Anthropic just launched Claude for Small Business, a specialized suite of 31 AI-powered skills designed to help small businesses navigate everyday challenges without expensive professional fees. The standout feature? A contract review tool that analyzes legal documents for red flags, unfavorable terms, and hidden risks – essentially democratizing legal expertise that would typically cost hundreds per hour. For small businesses operating on tight margins, this could reshape how they handle vendor agreements, client contracts, and partnership deals.

Anthropic is making a serious play for the small business market with Claude for Small Business, a new offering that bundles 31 specialized AI skills into a package designed specifically for entrepreneurs who can’t afford full-time legal counsel or enterprise software suites.

The headliner is the contract review tool, which lets users upload agreements and receive detailed analysis highlighting problematic clauses, liability issues, and terms that might put them at a disadvantage. According to hands-on testing reported by ZDNet, the tool performed impressively – catching issues that would typically require a lawyer’s trained eye.

This isn’t just about reading contracts. Claude’s system analyzes the language structure, compares terms against common industry standards, and flags areas where a small business might be taking on disproportionate risk. It’s the kind of analysis that traditionally costs $300-500 per hour from a contract attorney, now accessible through a chat interface.

The timing couldn’t be better for Anthropic. Small businesses represent a massive untapped market for AI tools – they need sophisticated capabilities but lack the budgets for enterprise solutions. While Microsoft and Google have focused their AI efforts on large corporate clients, Anthropic is betting that the long tail of small businesses represents a different kind of opportunity.

The 31 skills extend beyond contracts into areas like business plan drafting, email composition, market research analysis, and financial document review. But the contract tool represents something more strategic – it’s Anthropic positioning Claude as not just a writing assistant, but a business decision-making partner. That’s a direct challenge to legal tech startups like LegalZoom and Rocket Lawyer, which have built businesses around accessible legal services.
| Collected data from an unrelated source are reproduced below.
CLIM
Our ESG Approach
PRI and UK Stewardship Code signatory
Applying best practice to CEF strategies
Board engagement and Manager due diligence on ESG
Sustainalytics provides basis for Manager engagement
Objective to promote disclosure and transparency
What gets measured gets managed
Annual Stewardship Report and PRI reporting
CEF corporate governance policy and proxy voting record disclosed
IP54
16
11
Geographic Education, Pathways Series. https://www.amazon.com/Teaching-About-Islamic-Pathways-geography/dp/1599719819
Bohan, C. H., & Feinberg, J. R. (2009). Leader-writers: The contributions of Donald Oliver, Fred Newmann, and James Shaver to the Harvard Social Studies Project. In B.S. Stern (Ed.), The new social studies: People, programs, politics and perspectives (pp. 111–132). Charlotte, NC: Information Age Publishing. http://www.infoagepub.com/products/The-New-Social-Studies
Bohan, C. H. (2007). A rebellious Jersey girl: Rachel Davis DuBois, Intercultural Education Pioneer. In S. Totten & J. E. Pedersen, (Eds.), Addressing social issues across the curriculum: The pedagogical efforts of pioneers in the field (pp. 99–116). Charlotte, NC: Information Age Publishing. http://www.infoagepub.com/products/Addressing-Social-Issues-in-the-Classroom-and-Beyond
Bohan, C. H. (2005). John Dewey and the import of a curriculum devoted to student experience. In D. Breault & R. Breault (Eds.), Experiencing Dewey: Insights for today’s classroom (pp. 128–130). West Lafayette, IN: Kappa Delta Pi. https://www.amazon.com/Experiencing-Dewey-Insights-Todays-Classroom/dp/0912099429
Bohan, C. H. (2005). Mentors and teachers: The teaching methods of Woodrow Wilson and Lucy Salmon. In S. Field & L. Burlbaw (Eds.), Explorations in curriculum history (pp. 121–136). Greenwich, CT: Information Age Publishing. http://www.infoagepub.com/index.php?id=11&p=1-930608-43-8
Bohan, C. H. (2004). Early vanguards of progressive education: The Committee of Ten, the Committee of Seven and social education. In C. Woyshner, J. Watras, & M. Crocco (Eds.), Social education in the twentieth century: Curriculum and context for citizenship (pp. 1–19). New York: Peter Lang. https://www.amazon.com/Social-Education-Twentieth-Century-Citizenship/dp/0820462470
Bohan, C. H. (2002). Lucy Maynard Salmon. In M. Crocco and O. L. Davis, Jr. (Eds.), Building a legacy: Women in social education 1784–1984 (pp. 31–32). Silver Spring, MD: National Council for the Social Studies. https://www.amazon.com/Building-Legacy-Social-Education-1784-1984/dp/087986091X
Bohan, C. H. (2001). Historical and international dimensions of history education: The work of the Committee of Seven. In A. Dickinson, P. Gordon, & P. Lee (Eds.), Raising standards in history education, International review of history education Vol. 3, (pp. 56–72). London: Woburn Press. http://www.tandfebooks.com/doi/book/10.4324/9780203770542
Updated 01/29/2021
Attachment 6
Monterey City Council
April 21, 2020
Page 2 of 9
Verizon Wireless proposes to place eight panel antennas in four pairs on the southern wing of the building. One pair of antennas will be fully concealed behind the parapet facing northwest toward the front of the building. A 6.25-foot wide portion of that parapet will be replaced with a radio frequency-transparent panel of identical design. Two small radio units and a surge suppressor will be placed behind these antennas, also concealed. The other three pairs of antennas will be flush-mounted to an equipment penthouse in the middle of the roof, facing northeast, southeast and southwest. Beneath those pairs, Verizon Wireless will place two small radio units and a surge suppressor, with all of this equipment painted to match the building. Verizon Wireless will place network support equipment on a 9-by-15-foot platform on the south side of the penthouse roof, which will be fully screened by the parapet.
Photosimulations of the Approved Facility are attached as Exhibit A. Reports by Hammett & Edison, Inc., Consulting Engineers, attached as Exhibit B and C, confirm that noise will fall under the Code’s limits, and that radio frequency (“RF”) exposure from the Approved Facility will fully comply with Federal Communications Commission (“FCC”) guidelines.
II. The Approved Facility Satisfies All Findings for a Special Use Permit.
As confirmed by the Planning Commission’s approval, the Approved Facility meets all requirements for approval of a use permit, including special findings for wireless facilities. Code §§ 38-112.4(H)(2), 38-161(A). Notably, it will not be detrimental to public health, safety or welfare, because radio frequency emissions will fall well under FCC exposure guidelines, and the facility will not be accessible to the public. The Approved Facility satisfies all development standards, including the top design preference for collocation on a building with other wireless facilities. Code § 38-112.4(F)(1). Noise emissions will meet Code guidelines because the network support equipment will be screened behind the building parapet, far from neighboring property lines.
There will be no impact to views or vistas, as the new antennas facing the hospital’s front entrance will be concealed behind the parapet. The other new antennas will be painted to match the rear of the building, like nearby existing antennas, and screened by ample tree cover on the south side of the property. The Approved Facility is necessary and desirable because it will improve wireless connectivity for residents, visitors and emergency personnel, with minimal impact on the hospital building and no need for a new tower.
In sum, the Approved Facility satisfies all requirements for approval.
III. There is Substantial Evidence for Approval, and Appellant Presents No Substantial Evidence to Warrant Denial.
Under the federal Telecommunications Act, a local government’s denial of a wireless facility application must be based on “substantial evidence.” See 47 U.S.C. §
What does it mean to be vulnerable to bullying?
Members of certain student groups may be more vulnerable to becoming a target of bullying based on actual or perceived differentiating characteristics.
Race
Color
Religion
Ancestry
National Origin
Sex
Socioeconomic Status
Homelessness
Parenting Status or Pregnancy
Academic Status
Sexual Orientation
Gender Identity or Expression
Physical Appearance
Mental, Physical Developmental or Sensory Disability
What makes this launch particularly interesting is the competitive landscape. OpenAI has focused ChatGPT on general productivity and creative tasks. Google’s Gemini has prioritized integration with its workspace tools. Microsoft’s Copilot lives inside Office. Anthropic is carving out vertical-specific use cases that feel genuinely different.

The contract review capability also showcases Claude’s 200,000 token context window – a technical spec that translates to real business value. Users can upload lengthy multi-page agreements and receive comprehensive analysis without the AI losing track of important details buried in section 47, subsection C. That’s a concrete advantage over smaller context windows that might miss crucial clauses.

There’s risk here for Anthropic, though. Positioning Claude as a legal advisor – even implicitly – opens questions about liability and accuracy. The company will need to be crystal clear that this is analysis, not legal advice. One missed clause that leads to a business dispute could undermine trust quickly. That’s likely why the messaging emphasizes the tool as a way to spot issues before consulting a lawyer, not as a lawyer replacement.

The pricing strategy will be crucial. Small businesses are notoriously price-sensitive, and many already subscribe to ChatGPT Plus or have access to Gemini through Google Workspace. Anthropic needs to price Claude for Small Business competitively while demonstrating enough unique value that it justifies another subscription.

This launch also signals where Anthropic sees the AI market heading – away from generic chatbots and toward specialized tools for specific professional contexts. It’s the difference between a Swiss Army knife and a purpose-built instrument. Other companies are likely watching closely to see if vertical specialization wins against horizontal scale.

Anthropic’s move into specialized small business tools represents a bet that AI companies will win by solving specific professional problems rather than building ever-more-general chatbots. The contract review feature addresses a genuine pain point – small businesses sign agreements every day without fully understanding the legal implications, and lawyer fees are often prohibitive. If Claude can deliver reliable analysis at consumer-friendly pricing, it could establish a beachhead in a market segment that larger players have overlooked. The question now is whether small business owners will trust AI with decisions that carry real legal and financial consequences, and whether Anthropic can scale this model to other professional verticals without diluting Claude’s effectiveness.